When he takes the laundry out of the hamper ... it's your fault ... where were you that he was able to GET there in the first place? AHA ... you say ... I see ... yes ... every time your dog gets into something it shouldn't it's because you didn't teach him he can't BEFORE he did it!!!

So now that he knows he can do it ... it's going to be that much harder to stop! He self-rewards every time he takes something out of the hamper!

Don't let him out of your sight ... seriously ... attach his leash to you if you have to so he doesn't have the opportunity to get into trouble!

And yes, NILIF ifs awesome ... and so is exercise ... a happy dog is a tired dog!

Good luck, and have fun!

RowdyDogs 12-14-2012 01:41 AM

Yep, at that age (or at least at that age with those issues), you need to either be giving him your full attention or have him somehow restrained (crated, tethered to you, or in a stay are all good options) so he can't get into trouble.

He's not acting out for attention necessarily, he's acting out because it's fun! What dog doesn't like getting into smelly laundry and garbage? If he's bored and he can do it, why not? Even nipping you can be described that way. Sure he wants attention, he wants you to play! And when you turn around and swat him or chastise him, that's the start of play, right? Kind of? It's something to do, anyway!

So what you need to do is make extra sure that his need for exercise (both mental and physical) is being met--and young GSDs can be very smart and very energetic, so that can take a lot! And then otherwise, control his life so that he doesn't have the opportunity to get into trouble.
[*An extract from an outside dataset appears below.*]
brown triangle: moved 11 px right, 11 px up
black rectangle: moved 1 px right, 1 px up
As he matures a bit more (and you continue to provide him with enough exercise and mental stimulation), you should be able to relax your control without him getting into trouble, but at this point he's very much a baby still and is just trying to play and explore his environment.

Also, if you do choose to go the "stay" route, remember his age...don't expect him to stay there too long. Young'uns of all species only have so long of an attention span and you want to set him up for success by not expecting too much of him too soon. I personally prefer tethering the dog to me for that reason, because they have some freedom to move and figure out how they want to be but they're still not able to get into trouble.
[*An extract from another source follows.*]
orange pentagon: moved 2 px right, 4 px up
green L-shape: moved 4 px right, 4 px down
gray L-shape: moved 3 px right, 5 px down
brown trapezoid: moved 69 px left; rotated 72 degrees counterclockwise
Finally, one thing that worked for me with the playful nipping/jumping my dog used to do is to give a clear "I'm ignoring you" cue. I turn my back to him, cross my arms and look at the ceiling. He can do what he wants, I don't speak at all or move except to turn my back again if he comes around to my front, and I don't relax until he's been calm for a couple of seconds, at which point I'll pet him--going back to ignoring him if he reacts rudely. After a week or so of doing that consistently any time he was rude, all I had to do was cross my arms and look up for a second and he'd immediately chill out. I initially learned that trick for jumping but I found it very successful with nipping too, as long as you trust your dog not to escalate into biting.

Sasha86 12-14-2012 02:30 AM

My dog does this too, she will take things she knows she is not suppose to and then she will show me, when I tell her to drop she runs, prob laughing at me. It seems like she acts out when I am there and when I'm gone she's very calm and isn't destructive. She has all the toys, tug kong and etc. she gets plenty of exercise, but she is quite frustrating. She is just shy of 11 months, so I feel your pain.